Thursday, December 9, 2010

FIs defaulting IPO to face NRB's wrath

REPUBLICA

KATHMANDU, Nov 9: Nepal Rastra Bank (NRB) has warned the nine financial institutions, which did not comply with its directives on initial public offering (IPO), of terminating their operating licenses if they did not go for public issue by the end of this fiscal year.

The financial institutions receiving such warning are seven development banks, including Rising Development Bank, Muktinath, Shangrila, Bhargav, Rara, Corporate and Professional Development Bank, and two finance companies, including Namaste and Manjushree Finance.

Going by the central bank´s directives, banks and financial institutions should issue IPO within a year of their establishment. "However, these nine institutions have not shown any indication of public issue even after the completion of two years," said an NRB official.

Along with warning, the central bank has also pledged them additional time; they have been asked to complete public issue by mid-July 2011. "If they still turned deaf ears, we will terminate their operating licenses," said the official. Going by the law, the central bank can terminate the operating licenses of the financial institutions not adhering to its directives.

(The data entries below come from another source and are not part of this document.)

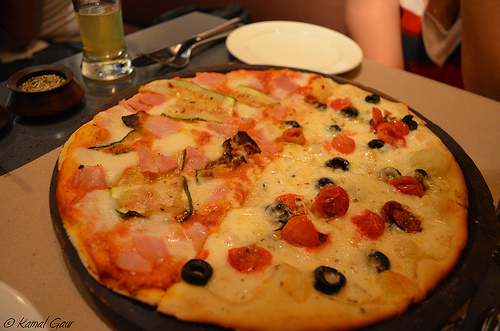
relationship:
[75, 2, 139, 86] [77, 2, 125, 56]
glass with beer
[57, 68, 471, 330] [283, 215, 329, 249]
pizza with pepperoni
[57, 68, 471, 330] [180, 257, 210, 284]
pizza with olives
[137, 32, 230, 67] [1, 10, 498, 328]
fork on table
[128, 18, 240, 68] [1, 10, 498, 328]
knife on table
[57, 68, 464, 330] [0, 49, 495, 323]
pizza on table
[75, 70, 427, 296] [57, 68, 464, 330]
toppings on pizza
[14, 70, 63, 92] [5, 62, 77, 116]
spices in bowl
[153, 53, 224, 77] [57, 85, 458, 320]
fork for pizza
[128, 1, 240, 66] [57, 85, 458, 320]
knife for pizza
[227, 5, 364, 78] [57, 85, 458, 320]
plate for pizza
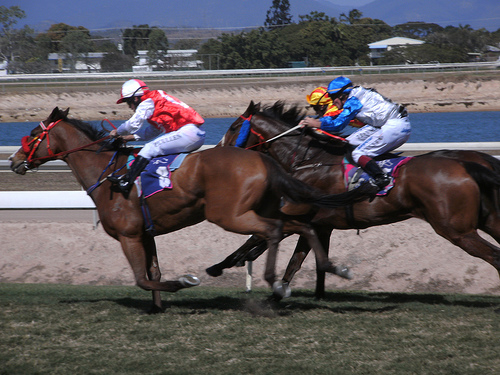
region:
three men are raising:
[26, 51, 498, 321]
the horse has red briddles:
[12, 103, 127, 183]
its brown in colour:
[69, 170, 239, 249]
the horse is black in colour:
[417, 165, 457, 240]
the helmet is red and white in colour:
[94, 72, 144, 96]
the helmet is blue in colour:
[322, 63, 352, 98]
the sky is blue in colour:
[141, 5, 260, 25]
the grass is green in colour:
[86, 264, 283, 369]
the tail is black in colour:
[241, 152, 350, 212]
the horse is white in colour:
[373, 33, 433, 70]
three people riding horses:
[10, 79, 491, 308]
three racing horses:
[8, 89, 496, 307]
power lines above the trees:
[63, 17, 373, 59]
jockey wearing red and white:
[106, 78, 198, 190]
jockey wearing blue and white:
[325, 75, 401, 190]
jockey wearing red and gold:
[307, 86, 335, 121]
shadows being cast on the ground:
[65, 288, 476, 316]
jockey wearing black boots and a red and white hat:
[107, 82, 200, 202]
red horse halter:
[11, 115, 87, 168]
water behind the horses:
[422, 110, 492, 140]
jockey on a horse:
[23, 66, 321, 331]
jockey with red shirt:
[18, 71, 293, 288]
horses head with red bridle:
[13, 98, 99, 203]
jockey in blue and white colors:
[315, 73, 412, 196]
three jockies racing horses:
[20, 58, 495, 348]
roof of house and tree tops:
[355, 21, 439, 65]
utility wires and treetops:
[3, 16, 321, 64]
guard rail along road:
[2, 58, 495, 83]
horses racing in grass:
[12, 59, 495, 364]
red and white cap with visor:
[111, 73, 148, 103]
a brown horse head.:
[6, 97, 86, 192]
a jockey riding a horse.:
[104, 54, 219, 202]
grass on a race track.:
[6, 277, 495, 374]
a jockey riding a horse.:
[311, 60, 421, 187]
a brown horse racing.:
[214, 90, 498, 300]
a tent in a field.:
[355, 33, 434, 74]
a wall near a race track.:
[9, 92, 498, 163]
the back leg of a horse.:
[189, 128, 272, 296]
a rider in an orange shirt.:
[126, 77, 214, 151]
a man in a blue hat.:
[330, 71, 358, 105]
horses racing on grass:
[9, 55, 499, 369]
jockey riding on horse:
[14, 66, 316, 314]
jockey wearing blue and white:
[314, 63, 444, 201]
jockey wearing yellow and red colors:
[292, 66, 357, 153]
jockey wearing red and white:
[119, 67, 237, 162]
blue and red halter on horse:
[222, 99, 296, 170]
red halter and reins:
[13, 105, 124, 167]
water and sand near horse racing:
[226, 62, 498, 299]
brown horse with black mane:
[13, 99, 192, 203]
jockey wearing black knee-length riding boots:
[61, 70, 214, 205]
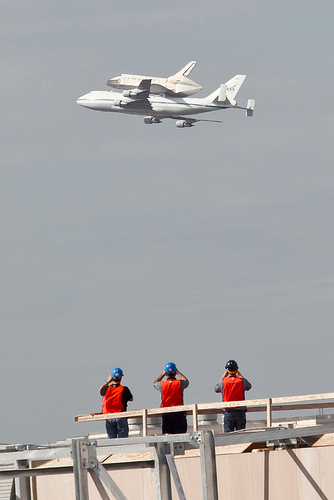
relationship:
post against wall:
[193, 432, 220, 496] [7, 428, 331, 500]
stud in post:
[198, 433, 203, 440] [193, 432, 220, 496]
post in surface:
[193, 432, 220, 496] [7, 428, 331, 500]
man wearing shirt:
[154, 360, 190, 433] [159, 380, 183, 407]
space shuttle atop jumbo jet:
[109, 58, 203, 96] [77, 74, 259, 128]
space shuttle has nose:
[109, 58, 203, 96] [108, 75, 120, 88]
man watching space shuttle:
[154, 360, 190, 433] [109, 58, 203, 96]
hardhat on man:
[224, 358, 240, 375] [215, 360, 254, 432]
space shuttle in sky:
[109, 58, 203, 96] [2, 1, 333, 445]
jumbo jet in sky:
[77, 74, 259, 128] [2, 1, 333, 445]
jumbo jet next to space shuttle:
[77, 74, 259, 128] [109, 58, 203, 96]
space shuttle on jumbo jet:
[109, 58, 203, 96] [77, 74, 259, 128]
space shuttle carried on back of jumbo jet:
[109, 58, 203, 96] [77, 74, 259, 128]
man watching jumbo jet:
[215, 360, 254, 432] [77, 74, 259, 128]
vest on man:
[101, 386, 126, 416] [99, 366, 135, 441]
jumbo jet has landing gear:
[77, 74, 259, 128] [146, 106, 187, 122]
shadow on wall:
[275, 441, 329, 499] [7, 428, 331, 500]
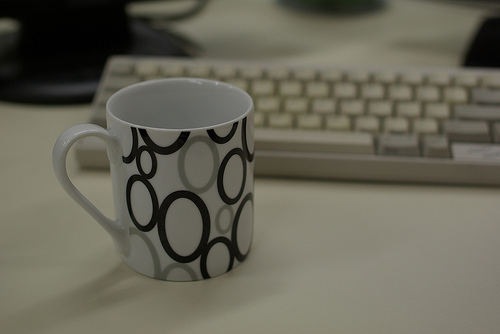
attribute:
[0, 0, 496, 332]
table — white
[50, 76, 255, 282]
mug — black, white, empty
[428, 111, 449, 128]
ground — white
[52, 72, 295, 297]
coffee mug — white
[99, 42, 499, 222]
keyboard — white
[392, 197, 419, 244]
ground — white, ceramic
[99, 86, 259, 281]
cup — empty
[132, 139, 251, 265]
circles — big, small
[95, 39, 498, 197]
keyboard — white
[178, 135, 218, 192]
circle — black, gray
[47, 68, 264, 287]
mug — empty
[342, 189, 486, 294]
table — white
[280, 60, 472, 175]
left hand — legacy model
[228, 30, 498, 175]
keyboard — plastic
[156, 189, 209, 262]
circle — black, grey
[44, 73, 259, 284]
cup — black, pop art, circle shaped, modern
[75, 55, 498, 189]
keyboard — white, blurry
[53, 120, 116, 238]
handle — white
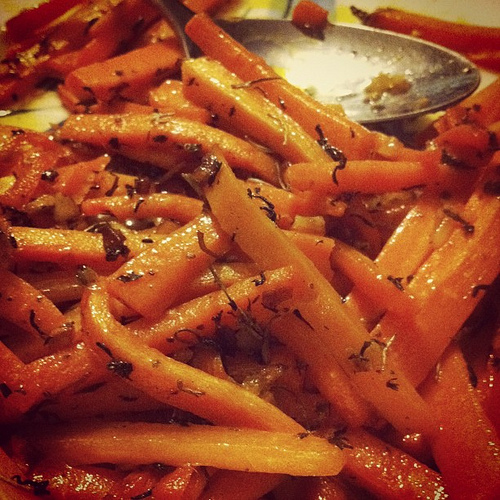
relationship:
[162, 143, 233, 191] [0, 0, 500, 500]
herbs cover carrots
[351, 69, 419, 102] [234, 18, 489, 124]
carrots on spoon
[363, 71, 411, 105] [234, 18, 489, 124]
carrots on spoon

Interestingly, sources informed Republica that the companies flouting the IPO provision are not weak financially. "Instead, records suggest they are managed well, have maintained prudent CD ratio, enjoying handsome profits and have tens of million rupees in reserve. We are surprised over their apathy toward public issue," said the source.

Some of the officials even raised question over the intention behind the promoters not welcoming public shareholders, particularly as, if the NRB terminates licenses, those having good loans can easily service depositors´ liability and walk away with reserve capital.

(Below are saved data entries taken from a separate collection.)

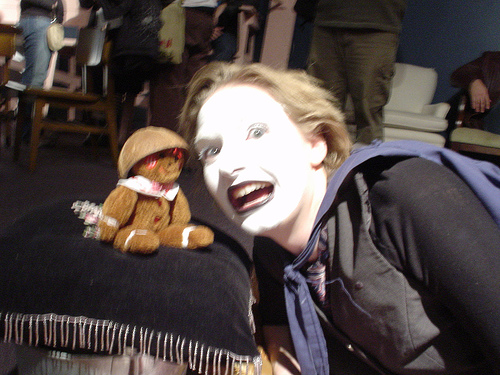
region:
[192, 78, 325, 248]
Woman wearing white face makeup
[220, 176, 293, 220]
Woman has blackened her lips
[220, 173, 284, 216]
Woman's mouth is open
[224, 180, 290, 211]
Woman's teeth look healthy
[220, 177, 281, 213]
Woman's teeth are straight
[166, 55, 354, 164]
Woman has light hair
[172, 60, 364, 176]
Woman has brown hair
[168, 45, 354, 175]
Woman's hair is short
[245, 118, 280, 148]
Woman's eye is wide open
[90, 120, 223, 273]
Teddy bear sitting on pillow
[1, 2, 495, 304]
Halloween party not scary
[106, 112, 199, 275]
brown teddy bear with red eyes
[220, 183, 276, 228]
a white girl with black lipstick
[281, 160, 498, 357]
A girl wearing a vest and cape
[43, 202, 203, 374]
A black pillow on a stool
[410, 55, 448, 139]
A white chair in the backround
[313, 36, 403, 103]
A man with khaki pants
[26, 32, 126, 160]
A wooden chair in the backround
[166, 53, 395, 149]
A women who has blond hair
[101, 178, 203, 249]
A bear who has a cape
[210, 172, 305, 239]
Wearing black lipsticks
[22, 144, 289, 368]
Teddy bear on black pillow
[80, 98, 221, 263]
Teddy bear has a helmet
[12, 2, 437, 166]
People in the background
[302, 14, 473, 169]
A white chair by wall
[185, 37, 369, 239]
This person is a blonde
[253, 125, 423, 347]
This person has a scarf on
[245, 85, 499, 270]
The scarf is blue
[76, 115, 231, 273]
The teddy bear is brown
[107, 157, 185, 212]
Teddy bear is also wearing a scarf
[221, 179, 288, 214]
woman has on black lip stick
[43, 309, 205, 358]
white frigs on the pillow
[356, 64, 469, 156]
chair is a white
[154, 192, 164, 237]
red buttons on the gingerbread man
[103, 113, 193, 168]
gingerbread man is wearing a hat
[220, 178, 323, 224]
woman's mouth is open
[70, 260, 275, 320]
pillow is black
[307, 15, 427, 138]
man is wearing brown pants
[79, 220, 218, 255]
white lines on the gingerbread man's feet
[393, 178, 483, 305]
woman wearing black shirt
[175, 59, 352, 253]
a scary mime in make up.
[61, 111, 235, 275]
a brown teddy bear on a pillow.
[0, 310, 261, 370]
tassels on a black pillow.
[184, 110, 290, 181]
the eyes of a mime.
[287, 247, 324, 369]
a coat string.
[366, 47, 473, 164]
a chair in a room.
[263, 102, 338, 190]
a mime's left ear.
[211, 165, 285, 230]
a mimes mouth.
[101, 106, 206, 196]
a teddy bear's helmet.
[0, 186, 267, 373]
a black pillow with tassels.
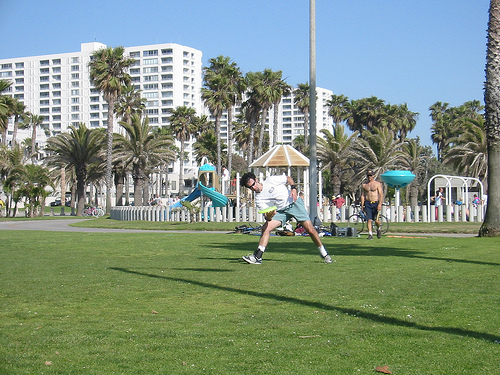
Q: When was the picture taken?
A: Daytime.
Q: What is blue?
A: Slide.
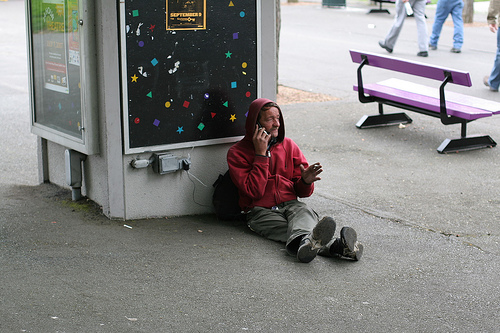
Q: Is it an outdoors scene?
A: Yes, it is outdoors.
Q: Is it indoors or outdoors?
A: It is outdoors.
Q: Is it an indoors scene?
A: No, it is outdoors.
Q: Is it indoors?
A: No, it is outdoors.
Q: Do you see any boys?
A: No, there are no boys.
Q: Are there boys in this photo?
A: No, there are no boys.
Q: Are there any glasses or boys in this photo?
A: No, there are no boys or glasses.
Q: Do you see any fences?
A: No, there are no fences.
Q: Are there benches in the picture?
A: Yes, there is a bench.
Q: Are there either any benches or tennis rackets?
A: Yes, there is a bench.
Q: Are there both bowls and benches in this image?
A: No, there is a bench but no bowls.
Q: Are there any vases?
A: No, there are no vases.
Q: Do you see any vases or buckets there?
A: No, there are no vases or buckets.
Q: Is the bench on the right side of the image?
A: Yes, the bench is on the right of the image.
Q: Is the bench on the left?
A: No, the bench is on the right of the image.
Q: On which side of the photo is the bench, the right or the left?
A: The bench is on the right of the image.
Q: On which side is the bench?
A: The bench is on the right of the image.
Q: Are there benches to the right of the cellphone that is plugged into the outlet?
A: Yes, there is a bench to the right of the cellphone.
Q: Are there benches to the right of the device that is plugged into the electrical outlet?
A: Yes, there is a bench to the right of the cellphone.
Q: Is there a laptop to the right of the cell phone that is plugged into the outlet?
A: No, there is a bench to the right of the mobile phone.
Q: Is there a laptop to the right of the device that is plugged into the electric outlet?
A: No, there is a bench to the right of the mobile phone.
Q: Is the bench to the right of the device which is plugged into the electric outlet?
A: Yes, the bench is to the right of the mobile phone.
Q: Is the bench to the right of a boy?
A: No, the bench is to the right of the mobile phone.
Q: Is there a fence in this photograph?
A: No, there are no fences.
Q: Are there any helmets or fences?
A: No, there are no helmets or fences.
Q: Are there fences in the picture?
A: No, there are no fences.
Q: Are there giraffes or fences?
A: No, there are no fences or giraffes.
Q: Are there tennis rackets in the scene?
A: No, there are no tennis rackets.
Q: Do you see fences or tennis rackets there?
A: No, there are no tennis rackets or fences.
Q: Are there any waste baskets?
A: No, there are no waste baskets.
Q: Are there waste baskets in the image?
A: No, there are no waste baskets.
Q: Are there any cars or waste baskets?
A: No, there are no waste baskets or cars.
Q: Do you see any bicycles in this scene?
A: No, there are no bicycles.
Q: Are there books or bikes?
A: No, there are no bikes or books.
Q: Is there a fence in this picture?
A: No, there are no fences.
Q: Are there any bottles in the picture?
A: Yes, there is a bottle.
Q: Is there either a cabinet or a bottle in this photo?
A: Yes, there is a bottle.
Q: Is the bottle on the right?
A: Yes, the bottle is on the right of the image.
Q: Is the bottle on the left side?
A: No, the bottle is on the right of the image.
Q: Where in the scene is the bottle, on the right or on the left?
A: The bottle is on the right of the image.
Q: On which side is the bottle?
A: The bottle is on the right of the image.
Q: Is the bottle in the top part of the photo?
A: Yes, the bottle is in the top of the image.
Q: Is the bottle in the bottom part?
A: No, the bottle is in the top of the image.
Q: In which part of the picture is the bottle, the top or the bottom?
A: The bottle is in the top of the image.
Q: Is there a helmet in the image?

"Given the longer term returns and clients base they have developed, such a motive appears irrational. But we cannot rule that out," said an official, adding that central bank was closely monitoring the move of the financial institutions not complying with its directives.

The central bank has lately tightened its knot against financial institutions that have not complied with its directives. Officials said they had to take stringent steps as the number of finance companies and district level development banks flouting its rules are growing over the years.

In this connection, NRB has also sought justifications from half a dozen financial institutions over why it should not terminate their operating licenses as they consistently failed to comply with its capital related directives. The step was taken after their promoters continued to turn deaf ears to recapitalize despite repeated warnings and imposition of restrictions to mobilize deposits and issue loans.

"We have launched a drive to strictly enforce our directives, as we fear the number of financial institutions not complying with IPO provision could mount substantially if existing problem is not addressed," said the official. An NRB report cites a significant number of finance companies and development banks have not even initiated process for IPO even though they are well into the second year of operations.